As we walk back to the Municipality we pass by a video-rent store. A poster in the front announces the most recent arrival: Steven Spielberg's "Schindler's List." In the school's backyard, a few meters away, a group of kids have interrupted their basketball game to chase a rat. One holds it by its tail as the other poke it with sticks. It is an overall grotesque scene that I watch in complete amazement. After a while the miserable animal is killed by a rain of stones. The basketball game continues; the words of the old man still resound in my mind. Who were the killers here I wonder? Where are they now? Was there any chance to remain neutral in this war?

Walking around the school of Projovo one can still pick up the shells of the bullets that shattered the life of this bucolic village of the Municipality of Klujc not so long ago. With a tense expression in her face, a middle-aged widow living next to the school reconstructs for us the appalling story of this rural community of graceful houses and generous plum trees. It is the same kind of story I have heard in El Salvador or in the highlands of Peru -armed people moving in during the night; a stream of male residents being taken to the school building; and then, the deadly chorus that accompanies torment and death as well as the and the hysterical screams and the shotguns of those three nights of alcohol and barbarity. Finally, the mysterious trucks, the silence and the impotence. A couple of blocks from the school we met one of the few families who still live in this semi-abandoned town. We show them the list of the missing provided by the Municipality of Klujc. As the eyes of these five survivors go over the list review a gradual explosion of anger and tears takes place. And then the now-so-familiar story.

"We lived all together without having the slightest problem. Unbeknownst to us they had been preparing for war. We later knew that helicopters arrived by night carrying weapons that were distributed among them. As the war came closer to town aggression began. We didn't know things were going to become so bad."

As we presented them with the list of those accused of crimes in the area they identify names pointing with their hands into the direction where these neighbors turned executioners used to leave.

The next day as we walk through the ruins of another divided town by the Uma River, an old friend and I tried to find parallels between the Balkan ethnic contradictions and those of our country of origin.
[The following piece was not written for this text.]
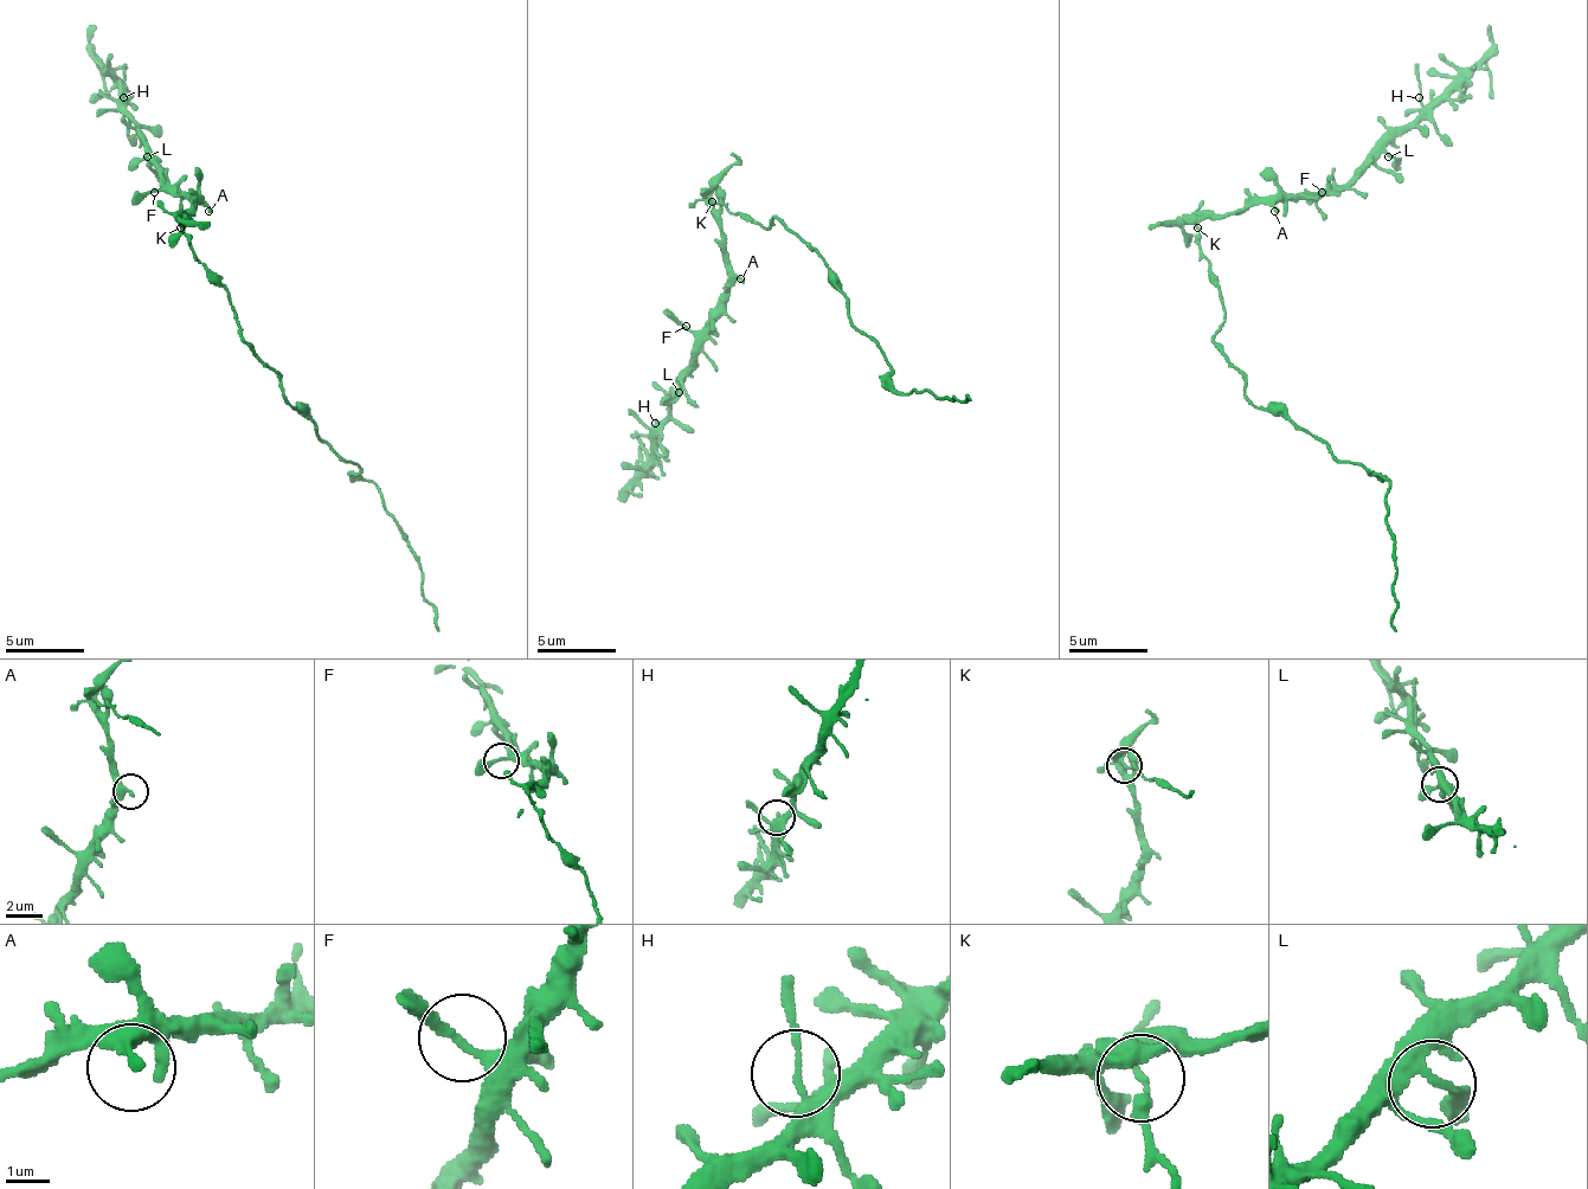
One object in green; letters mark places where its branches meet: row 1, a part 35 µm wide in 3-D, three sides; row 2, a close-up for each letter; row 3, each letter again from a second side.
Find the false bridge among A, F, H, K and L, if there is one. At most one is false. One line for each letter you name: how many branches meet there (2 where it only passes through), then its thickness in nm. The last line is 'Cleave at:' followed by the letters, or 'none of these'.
K: Branches: 4. Thickness 240 nm
Cleave at: K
If Peru's Shining Path had succeeded in igniting the dry tinder of ethnic divisions, might we not have seen a conflagration as terrible as what happened here? Perhaps by examining events in Bosnia in the light of other conflicts closer to our experience, I wonder, we could begin to make sense of this seemingly irrational war. Marred by conquest and ethnic rivalry, Andean history is considered to be the most complex and prone to violence in the Latin American context. We didn't go too far in our exercise though. As we compare the Spanish Conquest of the Andes with the Ottoman Conquest of the Balkans we come to realize the exceptional density of the history of these lands. Actually, contrasted to the Balkan one, moreover, Peruvian history had never appeared so transparent and readable to my eyes.